6.2.12

D'O Artista' II

Não quero tentar sequer igualar a crítica do filme que aqui foi feita. Apenas quero fazer alguns apontamentos deste belíssimo filme que está em exibição. É que, por momentos, fui transportado para uma sala totalmente diferente, sem as orgias sensitivas dos efeitos especiais do 3DMax e bandas sonoras estridentes, com o mesmo horror ao silêncio que pauta o quotidiano na actualidade. Durante este filme mudo conseguia ouvir o suster da respiração ou as gargalhadas do público, imaginar a entoação das falas ou abanar a cabeça com o ritmo contagiante de uma banda sonora que podia ter sido tocada pela banda do Benny Goodman.

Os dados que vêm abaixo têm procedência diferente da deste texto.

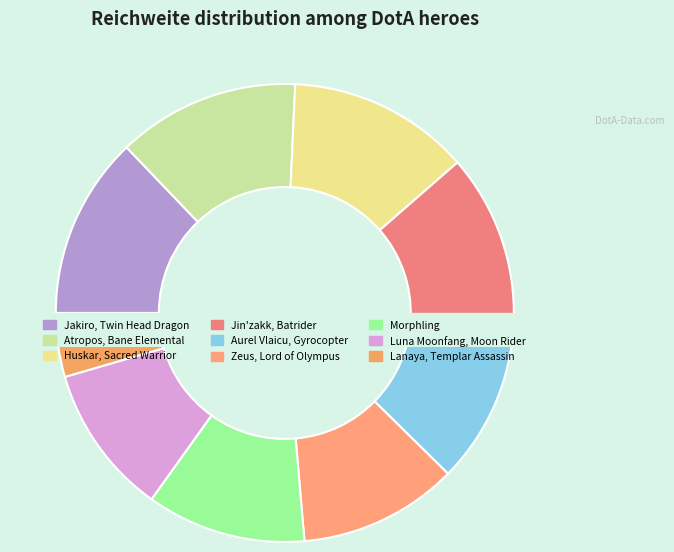

What is the change in value from Zeus, Lord of Olympus to Lanaya, Templar Assassin?

-210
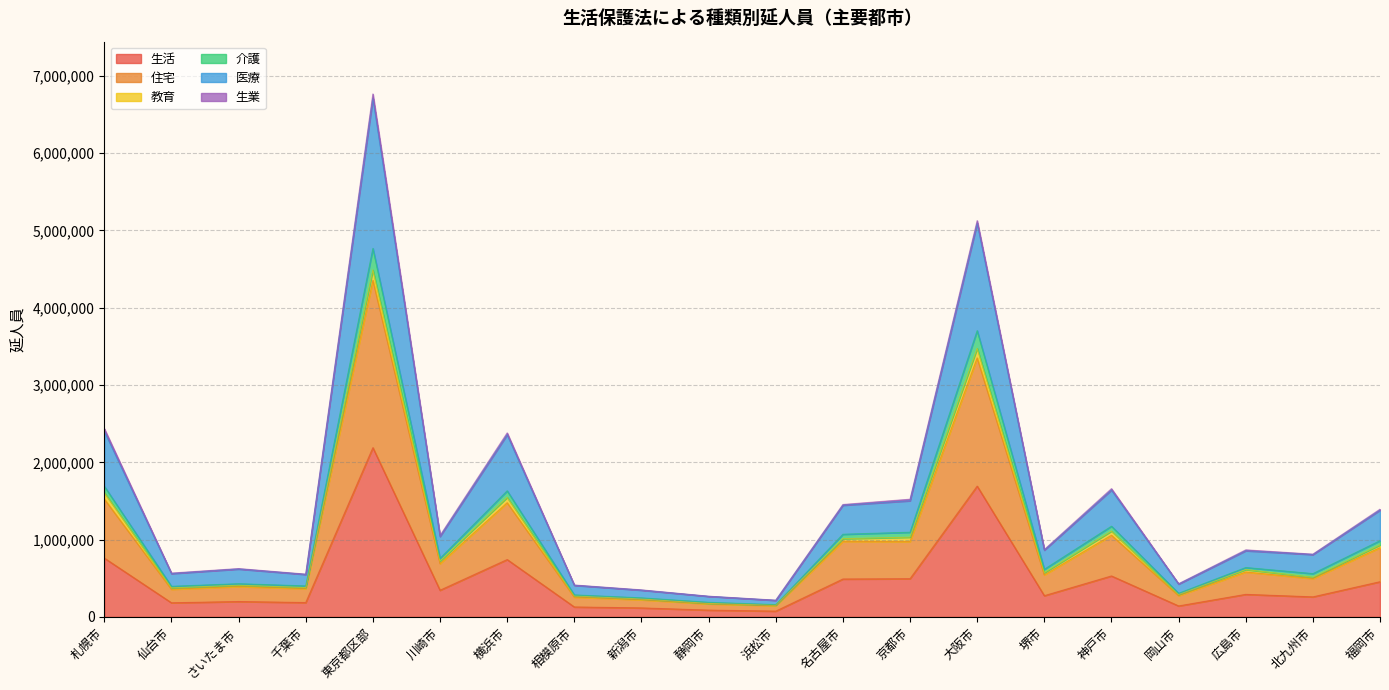

Rank the categories by 住宅 value from lowest to highest.

浜松市, 静岡市, 新潟市, 相模原市, 岡山市, 仙台市, 千葉市, さいたま市, 北九州市, 堺市, 広島市, 川崎市, 福岡市, 京都市, 名古屋市, 神戸市, 横浜市, 札幌市, 大阪市, 東京都区部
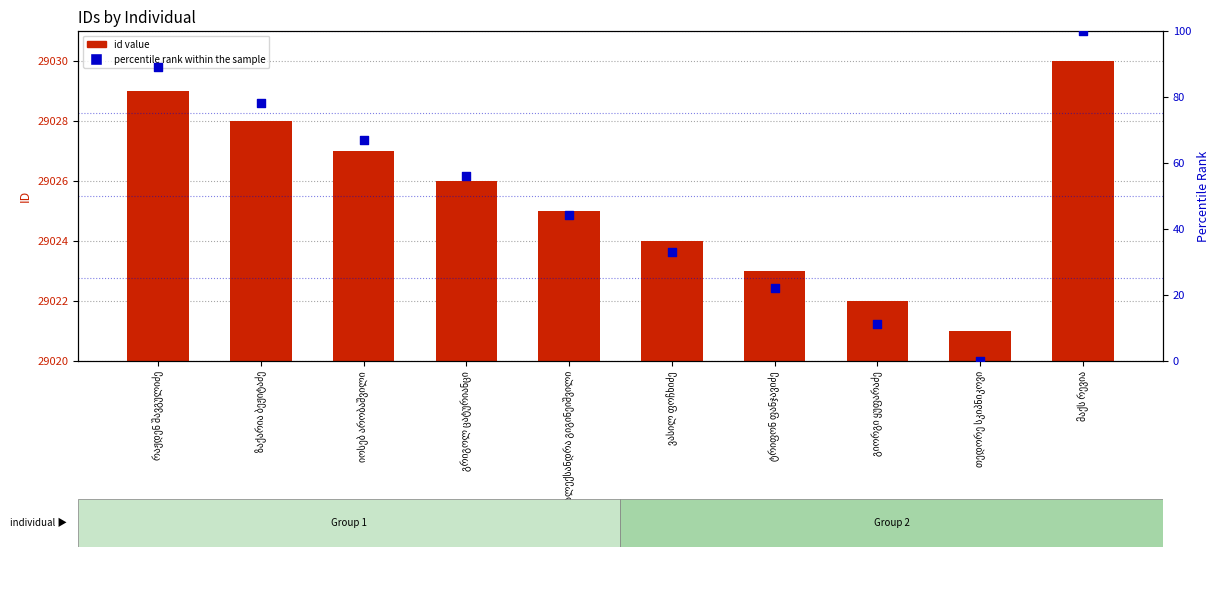

What are all the series names shown in the legend?

id value, percentile rank within the sample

Há vários filmes mudos que são recentes, como é o caso do Habla con Ella, do Almodôvar. Há também filmes que prestam homenagem à ditosa época do cinema mudo. Woody Allen não podia ficar de fora dessa leva nostálgica, com Rosa Purpura do Cairo - filme que retrata maravilhosamente o ambiente de uma sala de cinema por alturas da Grande Depressão.

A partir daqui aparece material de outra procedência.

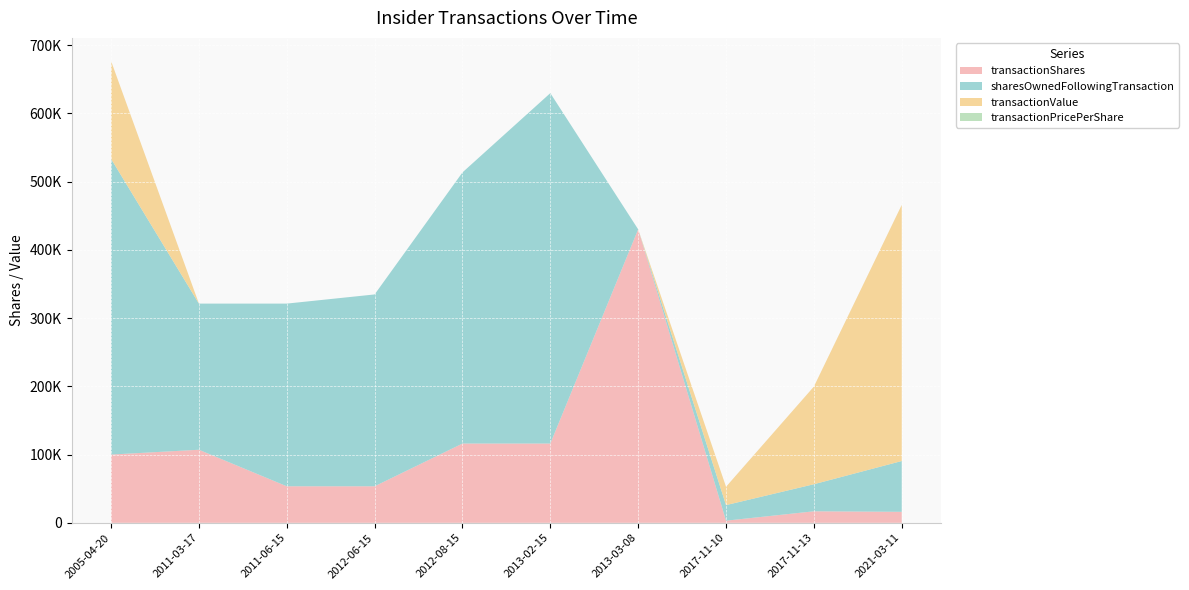

Reading left to right, list all the values displayed in this chart.

transactionShares: 2005-04-20=100000.0	2011-03-17=107066.0	2011-06-15=53533.0	2012-06-15=53533.0	2012-08-15=116167.0	2013-02-15=116166.0	2013-03-08=430029.0	2017-11-10=3130.0	2017-11-13=16870.0	2021-03-11=16111.0
sharesOwnedFollowingTransaction: 2005-04-20=433333.0	2011-03-17=214132.0	2011-06-15=267665.0	2012-06-15=281102.0	2012-08-15=397269.0	2013-02-15=513435.0	2013-03-08=0.0	2017-11-10=22803.0	2017-11-13=39673.0	2021-03-11=74431.0
transactionValue: 2005-04-20=143380.0	2011-03-17=0.0	2011-06-15=0.0	2012-06-15=0.0	2012-08-15=0.0	2013-02-15=0.0	2013-03-08=0.0	2017-11-10=26855.0	2017-11-13=143066.0	2021-03-11=375225.0
transactionPricePerShare: 2005-04-20=1.4	2011-03-17=0.0	2011-06-15=0.0	2012-06-15=0.0	2012-08-15=0.0	2013-02-15=0.0	2013-03-08=0.0	2017-11-10=8.6	2017-11-13=8.5	2021-03-11=23.3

Não me recordo, porém, de filmes mudos que prestem homenagem a toda uma época - ideia que, a ser inédita, tem mérito. Nesse aspecto, todo o filme é coerente. Diria mesmo que, apesar da expectativa inicial, conseguiu surpreender-me desde o começo, quando o George Valentin diz, através da frase entre aspas sobre fundo preto,

"I Cannot Speak".

Ao longo do filme, pomo-nos na pele dos actores que, como sabemos, acabaram a carreira quando o cinema mudou de paradigma, talvez não tanto pelo afonismo, mas porque a voz seria estridente ou mal colocada. Todavia, o enredo é algo ingénuo, não sendo típico do cinema mudo. Remete, acima de tudo, para filmes algo posteriores, como Citizen Kane (a cena em que o magnata lê, ao pequeno almoço e com a esposa, a sua reputação desfeita nas gordas do jornal) ou Sunset Boulevard (um dos meus filmes preferidos, do qual me lembrei pelas referências feitas ao amor puro, desapego ao dinheiro e à gratidão).

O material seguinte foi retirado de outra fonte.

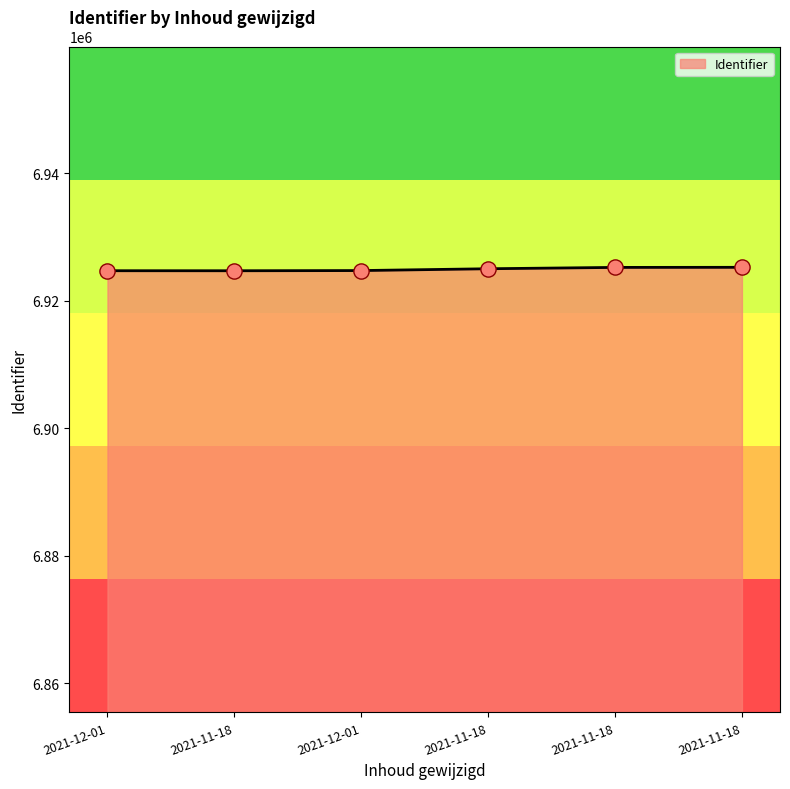

Which has a higher value, 2021-11-18 or 2021-11-18?

2021-11-18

Não posso deixar de mencionar o desejado bigode do George Valentin, claramente inspirado no Zorro que nos aparece no filme mudo de 1920. A Bérenice Bejo fez um excelente papel, sendo a sua fisionomia mais que adequada para representar a beleza dos anos 20.

Resta-me então recomendar este filme para todas as idades; será um desperdício se a maioria do público continuar a ser composto maioritariamente por gente saudosista.